Exercise requirements:
1. In the text about the Punjab Food Authority's raids, what expired goods did Mumtaz discover during an iftar raid at a coffee chain?
2. Please carry the text about Mumtaz's food raids forward from its last sentence.

Document section:
---
Nor does she sally forth without trained food inspectors in tow.
During an iftar raid at a famous coffee chain (her team is as likely to storm in at midnight as it is at high noon), Mumtaz discovered expired syrup bottles from 2012. The excuse: to display what bottles from the previous years looked like. “I thought this was a coffee shop,” she said, “but you are selling historical artefacts.”She has a dark sense of humour about her raids. “I tell myself I am not in the [Punjab] Food Authority, I am in the National Geographic,” she says. During one reported inspection, she asked the management of an eatery whether it used the deep freezer to bury the dead.
Much of her blitz is courtesy the (otherwise nervy) Punjab government: Mumtaz has carte blanche, with “not a single phone call” of intervention from the famously food-centric Pakistan Muslim League–Nawaz (PMLN).
Yet whatever the Raiwind Rulebook says, could this become another cliché of individual over institution? If one hears and believes Mumtaz, her effort is institutional: the PFA is mulling expansion in all directions, drawing up second shifts, divisional task forces and branching out into the rest of the province. It has discarded thousands of litres of bad milk, ceased the en masse slaughter of sick animals and trampled on the don’t-ask-don’t-tell pact between the lazy foodie and the lax restaurateur.
---
Recorded data:

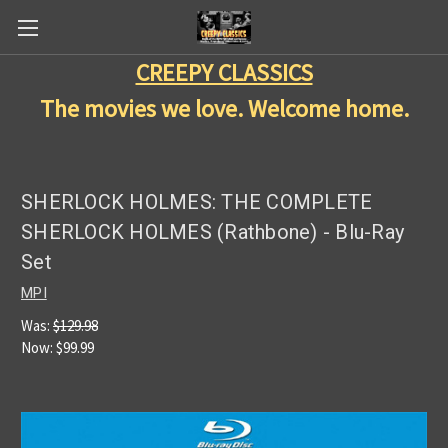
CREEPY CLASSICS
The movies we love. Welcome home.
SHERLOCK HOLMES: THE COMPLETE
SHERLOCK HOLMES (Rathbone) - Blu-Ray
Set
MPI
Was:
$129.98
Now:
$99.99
---
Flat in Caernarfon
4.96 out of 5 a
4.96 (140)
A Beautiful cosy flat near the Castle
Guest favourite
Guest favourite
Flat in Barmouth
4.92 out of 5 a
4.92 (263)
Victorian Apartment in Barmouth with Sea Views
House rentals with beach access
---
Numbered answers:
1. Syrup bottles from 2012.

2.
Their leader bears witness – rats in the urinals, roaches in the chillers, shaving kits in the kitchen – and she points to matters societal: a broader culture of bad hygiene got us where we are. From Lohari Gate to Akbari Mandi, a swathe of the Old Lahore famous for its wholesale markets and traditional cuisine, “is where the resistance [to food inspections] is,” she says. “You show up there and all of a sudden there are locks on all the gates and everyone disappears … they say their fathers’ fathers did it, and so should they.”
But even as Mumtaz smashes old idols, she also shatters older conventions: as a female officer in the field from dusk to dawn, as a food safety boss who has captured the public imagination, and as that rarest of unicorns, a civil servant improving the lives of our citizens. More than any government functionary in the outgoing year, Mumtaz restored the people’s faith in service delivery. Thus her nomination for the Herald Person of the Year for 2015; hence her status as a one-woman wrecking ball.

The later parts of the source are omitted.